Sedangkan, yang dimaksud dengan peralatan tambahan adalah alat bantu yang digunakan sebelum dan sesudah proses pembuatan songket. Alat tersebut adalah penggulung benang yang disebut ani dan alat penggulung kain hasil tenunan yang berbentuk kayu bulat dengan panjang sekitar 1 meter dan berdiameter 5 cm.
Seorang Pandai Sikek dengan mesin tenunnya
Seorang Pandai Sikek dengan mesin tenunnya
Bahan dasar kain tenun songket adalah benang tenun yang disebut benang lusi atau lungsin. Benang tersebut satuan ukurannya disebut palu. Sedangkan, hiasannya (songketnya) menggunakan benang makao atau benang pakan. Benang tersebut satuan ukurannya disebut pak. Benang lusi dan makao itu pada dasarnya berbeda, baik warna, ukuran maupun bahan seratnya. Perbedaan inilah yang menyebabkan ragam hias kain songket terlihat menonjol dan dapat segera terlihat karena berbeda dengan tenun latarnya.
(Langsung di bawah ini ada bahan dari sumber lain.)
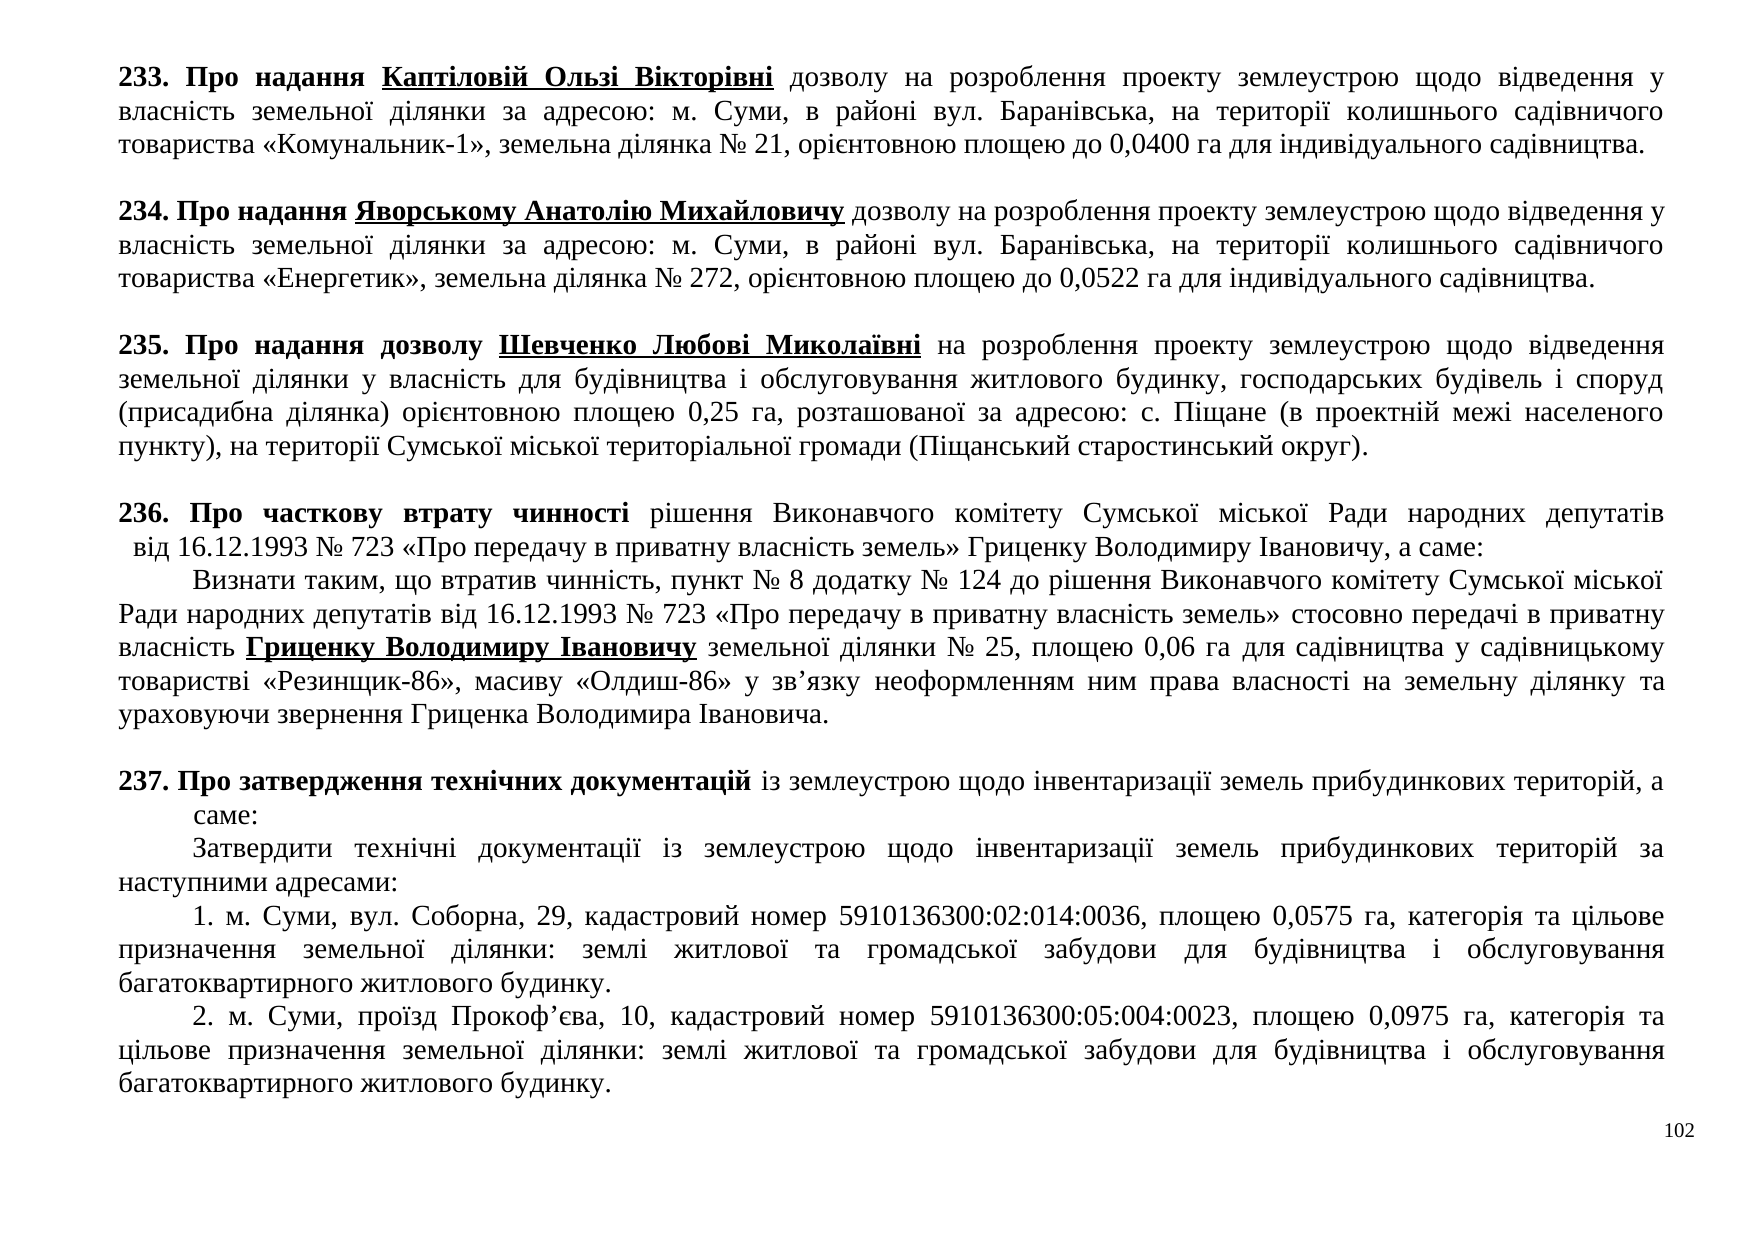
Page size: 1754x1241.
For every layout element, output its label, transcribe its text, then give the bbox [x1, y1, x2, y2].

Di Silungkang dan Pandai Sikek tenunan dasar atau latar biasanya berwarna merah tua (merah vermillion), hijau tua, atau biru tua. Motif ragam hias Songket Silungkang selain dibentuk dengan benang mas, juga dengan benang berwarna lainnya. Oleh sebab itu, terdapat dua macam kain songket yaitu: (1) kain songket dengan ragam hias yang dibentuk oleh benang mas; dan (2) kain songket dengan ragam hias yang dibentuk bukan dari benang yang berwarna emas. Kain songket yang motifnya dibuat dengan benang mas pemasarannya relatif terbatas karena harganya mahal dan pemakaiannya hanya pada saat ada peristiwa-peristiwa atau kegiatan-kegiatan tertentu, seperti: perkawinan, batagak gala (penobatan penghulu), dan penyambutan tamu-tamu penting. Sedangkan, kain songket jenis kedua yang motifnya tidak dibuat dengan benang mas adalah untuk memenuhi pasaran yang lebih luas karena jenis ini tidak hanya untuk busana tradisional, tetapi juga untuk bahan kemeja, selendang, taplak meja dan hiasan dinding.
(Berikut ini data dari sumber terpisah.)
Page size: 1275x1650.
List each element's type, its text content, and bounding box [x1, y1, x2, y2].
Sebagai catatan, pada masa lalu pewarnaan benang lusi dilakukan secara tradisional. Caranya, sebelum diberi warna, benang harus dibersihkan dari kotoran-kotoran dan unsur-unsur lain yang akan menghalangi masuknya zat pewarna. Kemudian, benang diberi zat pemutih (soda abu). Zat itu dapat diperoleh dengan mudah di toko-toko kimia atau apotek. Setelah itu, benang itu dibagi menjadi beberapa bagian yang kemudian dicelup dengan warna yang diperlukan. Proses selanjutnya adalah mencelupkan benang tersebut ke air panas (mendidih) yang telah diberi zat pewarna tertentu (sesuai selera atau pesanan), kemudian dijemur. Saat ini proses pewarnaan dengan cara-cara tersebut sudah jarang dilakukan sebab penenun dapat langsung membeli benang-warna yang telah banyak diproduksi oleh pabrik-pabrik tekstil.